- Born: 30 June 1995 (age 30) Tornio, Finland
- Height: 6 ft 2 in (188 cm)
- Weight: 187 lb (85 kg; 13 st 5 lb)
- Position: Defenceman
- Shoots: Left
- Liiga team Former teams: Porin Ässät Asplöven HC JYP Jyväskylä Ilves
- Playing career: 2014–present

= Tuomas Salmela =

Finnish ice hockey player

Tuomas Salmela (born 30 June 1995) is a Finnish professional ice hockey player who currently plays as a defenceman for Porin Ässät in the Liiga.

== Career ==
Salmela started his junior career for his local Tornio club, but moved to play for Swedish Asplöven HC over the Finnish-Swedish border.

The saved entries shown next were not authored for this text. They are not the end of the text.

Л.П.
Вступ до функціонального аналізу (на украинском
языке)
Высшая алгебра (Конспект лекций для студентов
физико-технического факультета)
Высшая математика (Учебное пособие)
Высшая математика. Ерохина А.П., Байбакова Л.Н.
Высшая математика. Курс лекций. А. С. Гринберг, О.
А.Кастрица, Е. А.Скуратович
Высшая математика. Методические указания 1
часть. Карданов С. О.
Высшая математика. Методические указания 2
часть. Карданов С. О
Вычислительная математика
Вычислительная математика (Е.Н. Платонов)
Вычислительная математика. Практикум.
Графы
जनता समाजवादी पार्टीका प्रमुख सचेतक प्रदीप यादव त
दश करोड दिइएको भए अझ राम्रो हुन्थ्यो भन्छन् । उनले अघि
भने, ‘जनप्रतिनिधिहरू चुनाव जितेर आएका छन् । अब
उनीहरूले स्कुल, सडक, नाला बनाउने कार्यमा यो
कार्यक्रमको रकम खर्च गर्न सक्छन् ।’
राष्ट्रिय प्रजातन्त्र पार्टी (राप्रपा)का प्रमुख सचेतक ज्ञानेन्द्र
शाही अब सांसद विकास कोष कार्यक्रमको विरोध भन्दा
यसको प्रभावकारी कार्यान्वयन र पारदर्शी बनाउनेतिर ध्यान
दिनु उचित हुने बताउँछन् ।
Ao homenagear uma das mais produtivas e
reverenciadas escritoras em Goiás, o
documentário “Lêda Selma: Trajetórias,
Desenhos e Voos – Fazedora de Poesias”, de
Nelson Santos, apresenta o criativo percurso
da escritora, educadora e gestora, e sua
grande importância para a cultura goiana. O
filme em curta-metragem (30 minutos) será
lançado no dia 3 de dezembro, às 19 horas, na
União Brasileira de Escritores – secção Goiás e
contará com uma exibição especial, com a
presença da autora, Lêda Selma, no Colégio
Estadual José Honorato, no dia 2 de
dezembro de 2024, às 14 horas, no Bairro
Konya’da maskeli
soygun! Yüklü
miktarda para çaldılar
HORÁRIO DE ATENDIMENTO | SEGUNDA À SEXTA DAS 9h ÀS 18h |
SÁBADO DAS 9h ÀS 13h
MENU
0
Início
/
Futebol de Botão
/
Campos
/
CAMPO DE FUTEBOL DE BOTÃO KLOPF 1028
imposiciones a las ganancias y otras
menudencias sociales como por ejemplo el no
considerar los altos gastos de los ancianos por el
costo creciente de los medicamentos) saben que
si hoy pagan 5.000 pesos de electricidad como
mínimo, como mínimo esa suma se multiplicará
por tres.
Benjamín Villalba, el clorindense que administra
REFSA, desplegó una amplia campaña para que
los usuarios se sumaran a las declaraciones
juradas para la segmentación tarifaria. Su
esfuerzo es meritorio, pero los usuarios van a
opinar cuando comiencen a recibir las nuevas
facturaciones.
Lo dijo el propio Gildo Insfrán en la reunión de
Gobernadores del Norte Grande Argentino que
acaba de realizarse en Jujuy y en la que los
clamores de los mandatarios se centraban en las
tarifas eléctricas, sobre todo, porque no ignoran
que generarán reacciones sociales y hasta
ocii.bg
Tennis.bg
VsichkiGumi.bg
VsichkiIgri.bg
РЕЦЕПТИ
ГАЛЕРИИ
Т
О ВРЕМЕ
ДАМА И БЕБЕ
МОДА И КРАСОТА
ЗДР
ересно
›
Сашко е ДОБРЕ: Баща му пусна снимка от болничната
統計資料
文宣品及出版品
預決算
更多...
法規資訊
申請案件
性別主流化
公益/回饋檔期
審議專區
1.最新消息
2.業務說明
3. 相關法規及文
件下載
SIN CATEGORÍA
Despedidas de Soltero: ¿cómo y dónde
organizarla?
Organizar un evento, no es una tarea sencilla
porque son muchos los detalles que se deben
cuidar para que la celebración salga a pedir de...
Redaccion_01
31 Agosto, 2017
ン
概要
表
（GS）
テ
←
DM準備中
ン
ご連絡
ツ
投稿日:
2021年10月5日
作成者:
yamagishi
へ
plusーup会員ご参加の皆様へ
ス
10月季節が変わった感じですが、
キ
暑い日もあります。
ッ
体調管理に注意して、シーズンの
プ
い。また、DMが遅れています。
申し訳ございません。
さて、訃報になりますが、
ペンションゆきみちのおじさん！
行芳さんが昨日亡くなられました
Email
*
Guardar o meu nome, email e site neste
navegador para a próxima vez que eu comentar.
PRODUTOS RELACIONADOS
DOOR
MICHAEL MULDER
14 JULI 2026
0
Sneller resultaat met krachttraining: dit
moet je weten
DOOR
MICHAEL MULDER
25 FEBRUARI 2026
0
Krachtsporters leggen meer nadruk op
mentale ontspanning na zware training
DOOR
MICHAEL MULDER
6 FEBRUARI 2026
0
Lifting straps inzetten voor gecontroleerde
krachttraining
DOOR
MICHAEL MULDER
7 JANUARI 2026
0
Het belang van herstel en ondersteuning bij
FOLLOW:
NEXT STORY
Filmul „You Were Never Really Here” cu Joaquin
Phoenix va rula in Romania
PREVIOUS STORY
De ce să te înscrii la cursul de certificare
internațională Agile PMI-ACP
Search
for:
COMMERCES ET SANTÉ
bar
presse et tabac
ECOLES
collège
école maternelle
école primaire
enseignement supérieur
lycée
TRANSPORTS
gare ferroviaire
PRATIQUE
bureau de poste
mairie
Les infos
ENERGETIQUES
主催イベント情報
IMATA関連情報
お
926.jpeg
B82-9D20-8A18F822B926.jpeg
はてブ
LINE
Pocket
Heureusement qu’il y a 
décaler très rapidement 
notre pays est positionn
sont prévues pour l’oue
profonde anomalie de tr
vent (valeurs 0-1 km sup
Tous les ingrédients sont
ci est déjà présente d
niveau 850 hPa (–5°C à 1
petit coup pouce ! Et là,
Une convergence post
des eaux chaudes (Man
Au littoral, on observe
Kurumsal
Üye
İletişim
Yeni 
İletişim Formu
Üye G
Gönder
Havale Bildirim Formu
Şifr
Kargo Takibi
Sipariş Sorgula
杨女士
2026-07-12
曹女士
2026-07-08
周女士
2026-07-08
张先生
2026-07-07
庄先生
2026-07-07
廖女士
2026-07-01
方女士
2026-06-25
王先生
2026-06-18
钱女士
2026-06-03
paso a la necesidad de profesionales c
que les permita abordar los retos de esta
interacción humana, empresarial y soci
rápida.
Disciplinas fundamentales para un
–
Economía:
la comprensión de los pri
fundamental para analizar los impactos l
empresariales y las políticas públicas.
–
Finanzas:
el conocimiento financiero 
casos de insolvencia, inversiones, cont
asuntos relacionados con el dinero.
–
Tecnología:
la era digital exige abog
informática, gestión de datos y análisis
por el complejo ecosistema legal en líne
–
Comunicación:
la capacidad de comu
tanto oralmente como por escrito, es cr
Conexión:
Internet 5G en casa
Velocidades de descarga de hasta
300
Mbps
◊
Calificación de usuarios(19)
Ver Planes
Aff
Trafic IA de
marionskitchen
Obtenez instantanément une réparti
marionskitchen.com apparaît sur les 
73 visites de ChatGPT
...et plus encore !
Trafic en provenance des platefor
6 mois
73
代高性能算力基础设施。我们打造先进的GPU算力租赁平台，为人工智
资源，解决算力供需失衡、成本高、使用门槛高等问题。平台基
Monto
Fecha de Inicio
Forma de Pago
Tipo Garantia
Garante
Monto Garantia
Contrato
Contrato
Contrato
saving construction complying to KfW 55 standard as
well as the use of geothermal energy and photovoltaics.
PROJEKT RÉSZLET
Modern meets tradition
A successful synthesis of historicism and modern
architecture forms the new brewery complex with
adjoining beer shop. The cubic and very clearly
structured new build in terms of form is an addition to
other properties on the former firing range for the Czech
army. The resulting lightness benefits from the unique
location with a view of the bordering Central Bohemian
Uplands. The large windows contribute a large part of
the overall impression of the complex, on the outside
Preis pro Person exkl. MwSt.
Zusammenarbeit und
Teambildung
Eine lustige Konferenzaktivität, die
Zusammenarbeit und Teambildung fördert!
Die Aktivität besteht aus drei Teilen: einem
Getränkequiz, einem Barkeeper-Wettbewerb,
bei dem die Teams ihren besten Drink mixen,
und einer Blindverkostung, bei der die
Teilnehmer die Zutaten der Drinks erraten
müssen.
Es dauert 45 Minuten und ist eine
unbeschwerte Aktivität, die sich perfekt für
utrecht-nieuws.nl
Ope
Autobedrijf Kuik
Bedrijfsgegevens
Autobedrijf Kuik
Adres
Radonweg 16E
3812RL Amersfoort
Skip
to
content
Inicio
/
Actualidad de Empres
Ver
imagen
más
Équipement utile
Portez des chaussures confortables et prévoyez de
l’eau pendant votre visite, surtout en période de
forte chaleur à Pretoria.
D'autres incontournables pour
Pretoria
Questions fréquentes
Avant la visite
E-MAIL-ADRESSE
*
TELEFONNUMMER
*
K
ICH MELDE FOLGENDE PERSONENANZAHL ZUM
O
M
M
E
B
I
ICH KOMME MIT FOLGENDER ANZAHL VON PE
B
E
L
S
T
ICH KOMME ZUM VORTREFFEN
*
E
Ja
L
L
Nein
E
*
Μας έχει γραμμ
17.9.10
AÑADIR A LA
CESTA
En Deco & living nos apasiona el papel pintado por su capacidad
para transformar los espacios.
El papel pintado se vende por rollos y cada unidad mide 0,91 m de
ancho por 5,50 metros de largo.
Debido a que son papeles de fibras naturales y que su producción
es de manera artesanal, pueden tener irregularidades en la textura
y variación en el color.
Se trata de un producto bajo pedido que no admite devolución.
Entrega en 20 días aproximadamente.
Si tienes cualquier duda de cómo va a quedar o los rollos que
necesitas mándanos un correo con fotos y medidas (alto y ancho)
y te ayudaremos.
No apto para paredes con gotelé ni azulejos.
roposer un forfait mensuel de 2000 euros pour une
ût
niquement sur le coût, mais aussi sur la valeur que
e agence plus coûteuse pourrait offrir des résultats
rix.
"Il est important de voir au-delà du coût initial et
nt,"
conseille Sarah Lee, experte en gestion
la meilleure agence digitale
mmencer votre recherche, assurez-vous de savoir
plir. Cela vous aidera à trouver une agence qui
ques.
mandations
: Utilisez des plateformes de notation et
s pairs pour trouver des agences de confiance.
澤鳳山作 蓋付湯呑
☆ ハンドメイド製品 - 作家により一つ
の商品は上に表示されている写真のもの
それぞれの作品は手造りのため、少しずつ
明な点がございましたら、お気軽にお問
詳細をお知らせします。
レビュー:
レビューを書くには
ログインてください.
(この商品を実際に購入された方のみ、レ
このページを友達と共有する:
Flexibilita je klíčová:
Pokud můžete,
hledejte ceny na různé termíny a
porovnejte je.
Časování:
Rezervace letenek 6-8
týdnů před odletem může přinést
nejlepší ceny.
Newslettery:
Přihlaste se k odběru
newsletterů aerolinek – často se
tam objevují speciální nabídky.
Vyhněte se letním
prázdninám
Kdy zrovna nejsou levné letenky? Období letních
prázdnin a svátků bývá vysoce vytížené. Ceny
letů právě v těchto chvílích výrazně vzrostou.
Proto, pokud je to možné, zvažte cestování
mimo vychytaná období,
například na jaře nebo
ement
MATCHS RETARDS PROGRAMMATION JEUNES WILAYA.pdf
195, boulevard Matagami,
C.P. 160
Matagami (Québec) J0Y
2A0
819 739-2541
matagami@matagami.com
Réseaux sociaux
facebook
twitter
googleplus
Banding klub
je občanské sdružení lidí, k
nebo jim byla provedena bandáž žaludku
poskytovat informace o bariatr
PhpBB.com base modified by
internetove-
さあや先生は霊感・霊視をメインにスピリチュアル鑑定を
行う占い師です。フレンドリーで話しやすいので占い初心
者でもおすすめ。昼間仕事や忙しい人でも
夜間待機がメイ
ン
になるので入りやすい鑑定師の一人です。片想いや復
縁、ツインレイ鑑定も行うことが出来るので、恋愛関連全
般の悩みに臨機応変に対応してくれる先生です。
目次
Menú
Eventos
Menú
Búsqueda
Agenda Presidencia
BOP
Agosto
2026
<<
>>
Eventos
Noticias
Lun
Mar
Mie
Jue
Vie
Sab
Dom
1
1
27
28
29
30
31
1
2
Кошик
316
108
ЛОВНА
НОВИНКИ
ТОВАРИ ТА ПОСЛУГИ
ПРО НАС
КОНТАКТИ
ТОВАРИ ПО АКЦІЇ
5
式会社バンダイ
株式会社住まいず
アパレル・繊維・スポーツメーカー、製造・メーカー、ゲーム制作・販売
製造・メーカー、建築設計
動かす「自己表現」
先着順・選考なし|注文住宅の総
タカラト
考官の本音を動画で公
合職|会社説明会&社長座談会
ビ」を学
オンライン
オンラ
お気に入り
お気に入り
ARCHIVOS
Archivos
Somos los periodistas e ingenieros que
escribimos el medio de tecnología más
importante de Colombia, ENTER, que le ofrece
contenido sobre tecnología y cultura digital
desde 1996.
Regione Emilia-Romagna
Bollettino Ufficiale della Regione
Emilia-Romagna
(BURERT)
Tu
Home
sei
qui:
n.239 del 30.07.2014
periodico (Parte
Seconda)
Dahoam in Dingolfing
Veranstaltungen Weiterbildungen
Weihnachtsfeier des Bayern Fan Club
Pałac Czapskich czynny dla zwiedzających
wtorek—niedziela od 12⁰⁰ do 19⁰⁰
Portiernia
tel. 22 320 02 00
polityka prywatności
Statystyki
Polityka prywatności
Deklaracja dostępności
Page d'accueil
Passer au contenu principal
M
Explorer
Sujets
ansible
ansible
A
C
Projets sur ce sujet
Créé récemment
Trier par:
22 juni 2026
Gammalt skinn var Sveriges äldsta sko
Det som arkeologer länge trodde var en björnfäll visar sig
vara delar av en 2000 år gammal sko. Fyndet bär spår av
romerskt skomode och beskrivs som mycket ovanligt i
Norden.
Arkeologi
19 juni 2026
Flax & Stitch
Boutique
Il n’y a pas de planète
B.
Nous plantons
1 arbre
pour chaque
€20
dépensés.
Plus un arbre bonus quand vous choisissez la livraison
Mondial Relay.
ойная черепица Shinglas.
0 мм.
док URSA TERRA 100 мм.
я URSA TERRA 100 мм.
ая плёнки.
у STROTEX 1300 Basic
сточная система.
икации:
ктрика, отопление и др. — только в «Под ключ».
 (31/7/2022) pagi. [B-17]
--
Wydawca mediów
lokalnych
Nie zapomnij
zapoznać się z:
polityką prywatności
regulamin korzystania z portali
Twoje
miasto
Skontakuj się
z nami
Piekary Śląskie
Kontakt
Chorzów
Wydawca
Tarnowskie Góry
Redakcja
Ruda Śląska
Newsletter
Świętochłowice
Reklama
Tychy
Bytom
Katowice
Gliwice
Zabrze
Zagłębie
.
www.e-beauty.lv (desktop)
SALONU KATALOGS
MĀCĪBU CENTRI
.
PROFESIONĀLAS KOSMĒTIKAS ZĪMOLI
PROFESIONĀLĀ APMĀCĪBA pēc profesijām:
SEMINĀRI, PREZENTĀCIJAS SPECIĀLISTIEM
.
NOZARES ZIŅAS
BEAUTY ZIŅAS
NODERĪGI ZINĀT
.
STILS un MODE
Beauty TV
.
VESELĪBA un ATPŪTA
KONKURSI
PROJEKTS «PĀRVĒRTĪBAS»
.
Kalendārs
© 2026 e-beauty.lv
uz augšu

Salmela made his professional debut with Asplöven in the 2013–14 season in the Swedish 2nd tier, HockeyAllsvenskan. Salmela continued to play for Asplöven while also playing for Kalix HC as a loanee. Salmela moved back to Finland with a two season stint with RoKi in the 2nd tier. Salmela made his Liiga debut with JYP as a loanee from RoKi.

In the 2018–19 season Salmela moved to Liiga team Ilves Tampere where he continued to play until moving to Porin Ässät with a contract covering the 2023–24 season.